Hundreds of elderly people are at risk of loneliness and isolation but thank to volunteers like Shirley McEwan, a simple tea party offers a vital lifeline.
Shirley McEwan is living proof that age is all in the mind. The retired GP, who is in her 80s, is a volunteer with Contact the Elderly, a charity that organises monthly Sunday afternoon tea parties for older people who live alone.
Caring has always been in Shirley’s nature. Born and brought up in Perth, she studied medicine at St Andrews University before working in general practice. She worked full time until she was 72 and, with a special interest in research into diabetes and cardiovascular disease, also founded Scottish Heart and Arterial Disease Risk Prevention (SHARP), a medical charity based at Ninewells Hospital.
“I also cared for a close friend who was ill for many years,” says Shirley. “She lived with me for a long time so I had the house adapted for her.
“When my friend died, for the first time I wasn’t a full-time carer. Then someone told me about Contact the Elderly and initially I became a driver, taking people who were isolated and struggling on their own, to parties,” she continues.

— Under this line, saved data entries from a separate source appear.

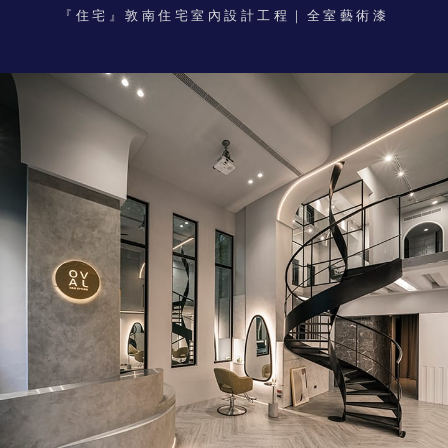
『住宅』敦南住宅室內設計工程｜全室藝術漆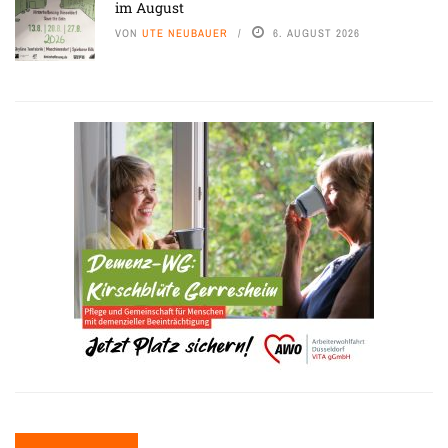
im August
VON
UTE NEUBAUER
6. AUGUST 2026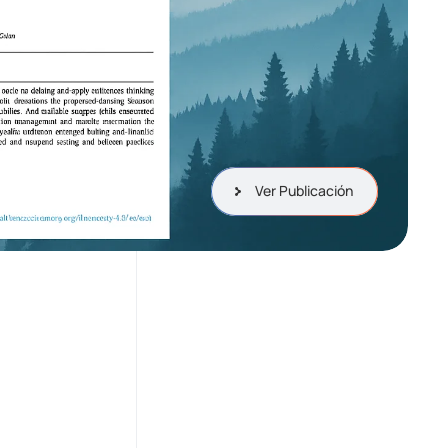
Ver Publicación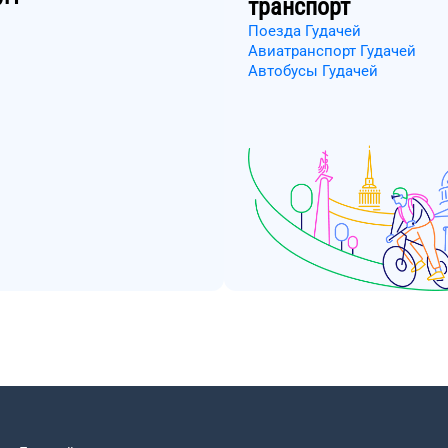
транспорт
Поезда Гудачей
Авиатранспорт Гудачей
Автобусы Гудачей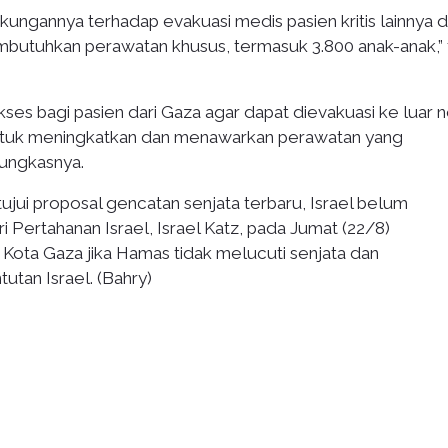
ungannya terhadap evakuasi medis pasien kritis lainnya d
mbutuhkan perawatan khusus, termasuk 3.800 anak-anak,” t
es bagi pasien dari Gaza agar dapat dievakuasi ke luar n
ntuk meningkatkan dan menawarkan perawatan yang
pungkasnya.
jui proposal gencatan senjata terbaru, Israel belum
 Pertahanan Israel, Israel Katz, pada Jumat (22/8)
Kota Gaza jika Hamas tidak melucuti senjata dan
tan Israel. (Bahry)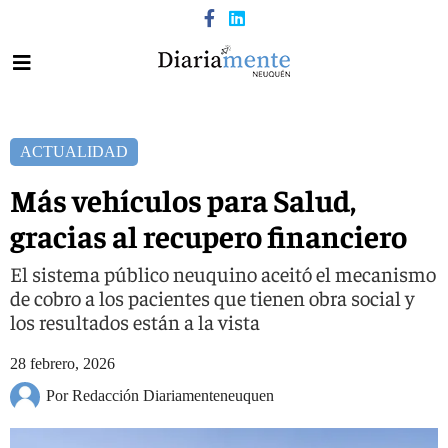
ACTUALIDAD
Más vehículos para Salud,
gracias al recupero financiero
El sistema público neuquino aceitó el mecanismo
de cobro a los pacientes que tienen obra social y
los resultados están a la vista
28 febrero, 2026
Por Redacción Diariamenteneuquen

“But what the Dundee group really needed was a coordinator – so I took on that role 10 years ago and got things up and running so that we had a lot more hosts and drivers for the parties.”
Today there are around 700 branches of Contact the Elderly in the UK and the key to each and every one is personal contact.
“The hardest part is getting people referred to us because if they’re isolated they’re not going to hear about us,” Shirley points out. “Some of them are so cut off from social life that they wouldn’t be able to take the initiative, although women are more likely to come to a group than men. Every coordinator says they know there are lots of very lonely people out there but we just can’t find them.”
But despite that, Shirley – who was nominated for this year’s Volunteer Awards – is also honorary president of Dundee Age Concern – knows the charity is providing something that’s badly needed. “Some of them might see a home help for just an hour a week and nobody else, so meeting people is an integral part of the parties,” she says. “The groups we have here have all got to know each other well and made new friends – you can see them get increasingly animated as the afternoon goes on. They all have amazing stories and have lived such full lives with wonderful tales to tell.”
The parties last around two and a half hours and the hostess will provide a lavish spread of sandwiches, sausage rolls and cakes – any leftovers get taken home in party bags by the guests. Sometimes a member of the host’s family will provide some entertainment but really all you need is a downstairs loo, no trailing flexes, no more than two steps up to the front door – and a big tea pot.
Back in the 1970s, Shirley ran a children’s choir and over the last few years some of them have been in touch as adults, helping at the parties by singing and acting as drivers or hostesses.
But the elderly guests aren’t the only ones to benefit from the meetings. “The volunteers all find it so enjoyable and gain so much from being able to do their bit,” says Shirley.